Dataset: Begin
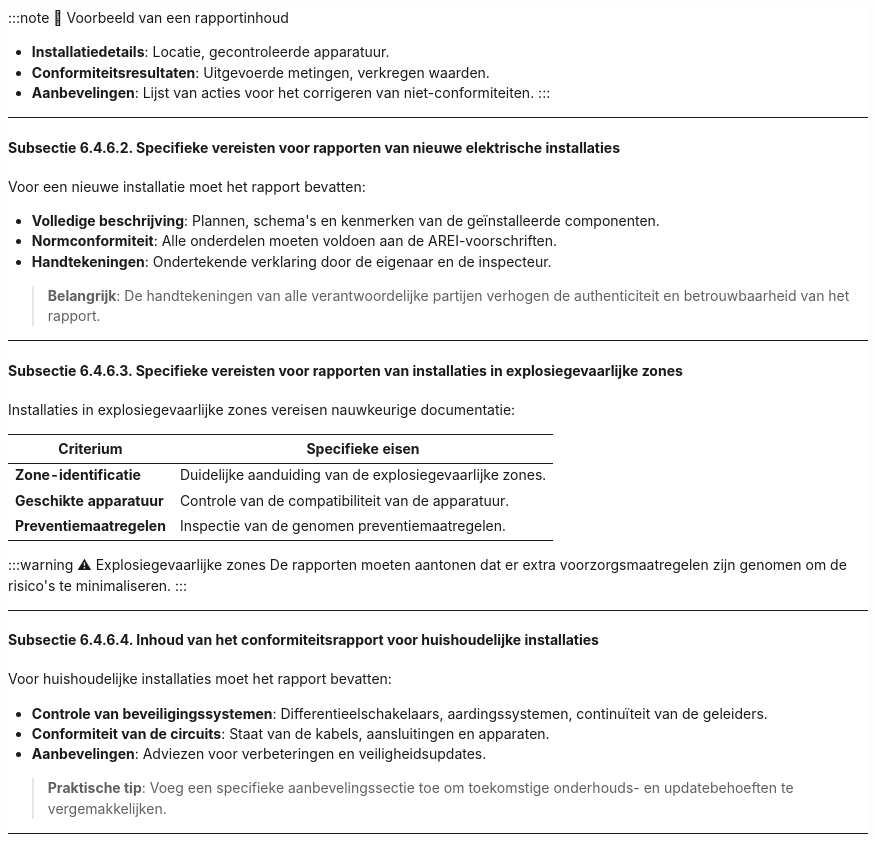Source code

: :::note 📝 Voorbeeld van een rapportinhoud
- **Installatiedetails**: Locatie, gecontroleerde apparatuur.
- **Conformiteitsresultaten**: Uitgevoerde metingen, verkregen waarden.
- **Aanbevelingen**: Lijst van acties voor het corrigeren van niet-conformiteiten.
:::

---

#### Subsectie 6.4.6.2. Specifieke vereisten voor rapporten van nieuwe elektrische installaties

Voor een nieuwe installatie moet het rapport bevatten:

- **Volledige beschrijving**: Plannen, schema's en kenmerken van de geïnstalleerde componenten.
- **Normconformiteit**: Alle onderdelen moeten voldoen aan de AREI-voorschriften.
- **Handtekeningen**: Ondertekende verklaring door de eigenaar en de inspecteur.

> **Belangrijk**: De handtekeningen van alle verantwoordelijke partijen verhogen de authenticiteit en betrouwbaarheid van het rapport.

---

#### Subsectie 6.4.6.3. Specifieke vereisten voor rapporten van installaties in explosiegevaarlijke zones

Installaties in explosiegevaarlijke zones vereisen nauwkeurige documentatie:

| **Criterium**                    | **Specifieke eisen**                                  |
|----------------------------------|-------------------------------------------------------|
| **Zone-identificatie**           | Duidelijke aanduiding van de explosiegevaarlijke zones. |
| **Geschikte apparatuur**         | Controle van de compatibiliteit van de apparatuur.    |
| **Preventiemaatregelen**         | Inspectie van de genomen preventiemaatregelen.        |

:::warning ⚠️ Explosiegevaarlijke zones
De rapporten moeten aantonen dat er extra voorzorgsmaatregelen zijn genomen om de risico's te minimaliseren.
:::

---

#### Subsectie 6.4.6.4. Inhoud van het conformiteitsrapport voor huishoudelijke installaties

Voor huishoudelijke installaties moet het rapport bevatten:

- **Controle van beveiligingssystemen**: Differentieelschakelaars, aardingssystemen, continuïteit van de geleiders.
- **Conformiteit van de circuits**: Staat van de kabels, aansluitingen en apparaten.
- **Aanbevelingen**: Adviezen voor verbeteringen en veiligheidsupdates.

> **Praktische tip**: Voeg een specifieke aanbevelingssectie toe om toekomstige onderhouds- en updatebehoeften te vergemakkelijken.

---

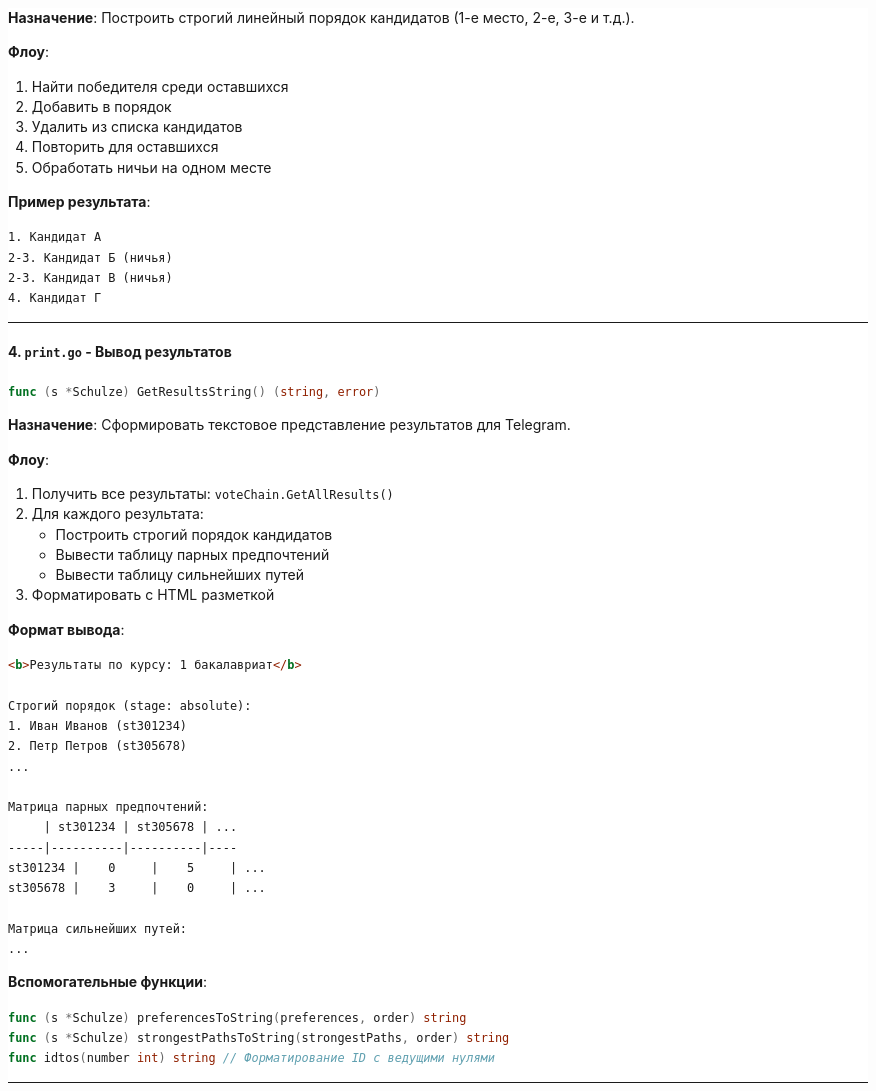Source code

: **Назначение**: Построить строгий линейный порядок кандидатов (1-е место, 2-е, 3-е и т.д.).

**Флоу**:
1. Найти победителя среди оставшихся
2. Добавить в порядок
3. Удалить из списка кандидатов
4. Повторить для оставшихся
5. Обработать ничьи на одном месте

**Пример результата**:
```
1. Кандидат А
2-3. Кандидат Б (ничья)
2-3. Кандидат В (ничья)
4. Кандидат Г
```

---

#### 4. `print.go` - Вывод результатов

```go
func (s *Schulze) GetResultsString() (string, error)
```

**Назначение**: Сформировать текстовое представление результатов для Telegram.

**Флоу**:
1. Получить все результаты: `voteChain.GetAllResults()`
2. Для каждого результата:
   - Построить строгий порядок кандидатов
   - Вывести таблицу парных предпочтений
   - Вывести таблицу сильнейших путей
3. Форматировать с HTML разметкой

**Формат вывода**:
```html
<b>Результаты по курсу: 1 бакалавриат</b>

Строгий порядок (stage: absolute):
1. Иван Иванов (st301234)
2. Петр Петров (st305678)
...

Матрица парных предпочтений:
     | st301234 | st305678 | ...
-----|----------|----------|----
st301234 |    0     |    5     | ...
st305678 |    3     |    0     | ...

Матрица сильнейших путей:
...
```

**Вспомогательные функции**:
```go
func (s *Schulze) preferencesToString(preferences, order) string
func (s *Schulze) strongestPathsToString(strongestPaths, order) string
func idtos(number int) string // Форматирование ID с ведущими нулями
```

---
Dataset: End
**Exercise aim**
Which lines of the records above contain the word "порядок"? Show each of them.

**Answer section**
: **Назначение**: Построить строгий линейный порядок кандидатов (1-е место, 2-е, 3-е и т.д.).
2. Добавить в порядок
   - Построить строгий порядок кандидатов
Строгий порядок (stage: absolute):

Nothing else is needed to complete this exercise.